Ses mots me frappent comme une gifle. J'entends sa colère, mais surtout, j'entends sa souffrance, sa peur, son désespoir. J'inspire, et même si je veux m'adoucir, mon inquiétude ne faiblit pas. Je sais que ma mère partage mon avis, elle aussi est terrifiée à l'idée qu'il prenne de tels risques.

- Ma mère est au courant, Lyan. Elle est tellement inquiète. Elle pense qu'on devrait en parler aux responsables du lycée. Si quelque chose t'arrivait...

Il fait un pas en arrière, me lançant un regard furieux, blessé. Il détourne les yeux et serre les poings. Mon cœur se serre, mais je ne veux pas reculer maintenant.

- Ta mère ? T'as parlé à ta mère de ça ? Adrian, c'est ma vie, d'accord ? C'est mon corps. Je ne veux pas que le lycée sache quoi que ce soit. Ils me regardent déjà comme si j'étais une bombe à retardement, je n'ai pas besoin de plus de pitié !

Sa voix se brise un peu, et je vois cette fragilité en lui, cette peur qui ne le quitte jamais vraiment. Mais je ne peux pas me taire. Je ne peux pas le laisser se mettre en danger comme ça.

Je prends une inspiration, m'efforçant de garder mon calme malgré la tempête en moi.

- Ce n'est pas une question de pitié, Lyan. C'est une question de sécurité.
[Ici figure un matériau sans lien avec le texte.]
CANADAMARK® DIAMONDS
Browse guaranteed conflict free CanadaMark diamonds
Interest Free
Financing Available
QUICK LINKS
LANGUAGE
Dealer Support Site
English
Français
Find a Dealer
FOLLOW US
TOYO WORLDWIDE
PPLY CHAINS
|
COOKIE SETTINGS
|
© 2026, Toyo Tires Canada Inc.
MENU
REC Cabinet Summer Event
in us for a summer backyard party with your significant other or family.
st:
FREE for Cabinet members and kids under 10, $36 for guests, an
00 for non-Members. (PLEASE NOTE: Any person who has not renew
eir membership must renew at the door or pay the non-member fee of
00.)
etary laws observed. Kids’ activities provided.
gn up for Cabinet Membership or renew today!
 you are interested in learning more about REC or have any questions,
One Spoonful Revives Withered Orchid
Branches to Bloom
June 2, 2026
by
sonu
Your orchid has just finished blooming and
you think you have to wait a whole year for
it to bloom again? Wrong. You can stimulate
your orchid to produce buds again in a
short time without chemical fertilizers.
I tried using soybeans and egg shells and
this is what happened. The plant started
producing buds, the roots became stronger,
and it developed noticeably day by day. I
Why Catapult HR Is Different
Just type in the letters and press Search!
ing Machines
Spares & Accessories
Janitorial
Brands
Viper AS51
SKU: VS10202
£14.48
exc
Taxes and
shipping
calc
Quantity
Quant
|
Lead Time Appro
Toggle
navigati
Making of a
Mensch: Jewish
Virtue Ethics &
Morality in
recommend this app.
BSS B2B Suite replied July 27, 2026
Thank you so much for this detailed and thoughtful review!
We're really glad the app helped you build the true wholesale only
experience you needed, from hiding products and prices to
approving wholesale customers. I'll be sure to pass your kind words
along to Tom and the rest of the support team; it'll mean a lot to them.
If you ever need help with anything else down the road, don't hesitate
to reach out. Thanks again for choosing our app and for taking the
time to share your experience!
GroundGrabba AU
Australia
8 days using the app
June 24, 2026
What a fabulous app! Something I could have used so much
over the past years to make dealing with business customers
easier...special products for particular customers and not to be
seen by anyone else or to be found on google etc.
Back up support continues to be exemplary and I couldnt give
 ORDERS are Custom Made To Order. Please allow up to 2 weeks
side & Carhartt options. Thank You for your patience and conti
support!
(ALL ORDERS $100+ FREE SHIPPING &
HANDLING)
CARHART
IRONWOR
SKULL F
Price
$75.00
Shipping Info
Et si tu t'effondrais en plein cours ? Et si quelque chose de grave arrivait parce que tu refuses d'admettre que tu as besoin de te ménager ?

Il me fixe avec des yeux pleins de colère et de douleur, et pendant une seconde, je regrette mes mots. J'ai l'impression de le pousser trop loin, mais je ne sais pas comment lui faire comprendre l'ampleur de mes craintes.

Il finit par détourner les yeux, la mâchoire serrée, avant de murmurer, la voix tremblante :

- J'en ai assez de cette peur, Adrian. Tu ne comprends pas ? Je veux juste vivre, même si c'est pour quelques minutes, même si c'est pour me sentir moi-même. J'ai l'impression que plus personne ne me voit comme je suis. C'est soit de la pitié, soit de la peur. Je n'en peux plus...

Je le regarde, et quelque chose se brise en moi. Je n'avais jamais vraiment compris ce que ça signifiait pour lui, cette envie d'échapper à l'étiquette de "malade". Il ne veut pas de notre pitié. Il veut juste... exister, vivre comme avant. Mais comment le lui permettre quand je vis moi-même dans cette peur constante ?

- Je te comprends, Lyan... mais je ne veux pas te perdre. Et je ne veux pas que tu te perdes non plus.

Il se détourne, sans un mot, et je sens qu'il y a une distance nouvelle entre nous, un gouffre que je n'arrive pas à franchir. C'est comme s'il s'éloignait déjà, et cette idée me terrifie.

Je tente de me rapprocher, de saisir sa main, mais il la retire, son visage tendu par la douleur et l'incompréhension.

Finalement, il murmure, dans un souffle, sans me regarder :

- Je ne te demande pas de comprendre, Adrian... juste de me laisser respirer.

Je reste là, immobile, à le regarder s'éloigner, le cœur lourd et la gorge serrée.

Il m'échappe, peu à peu, et je ne sais plus quoi faire pour le retenir.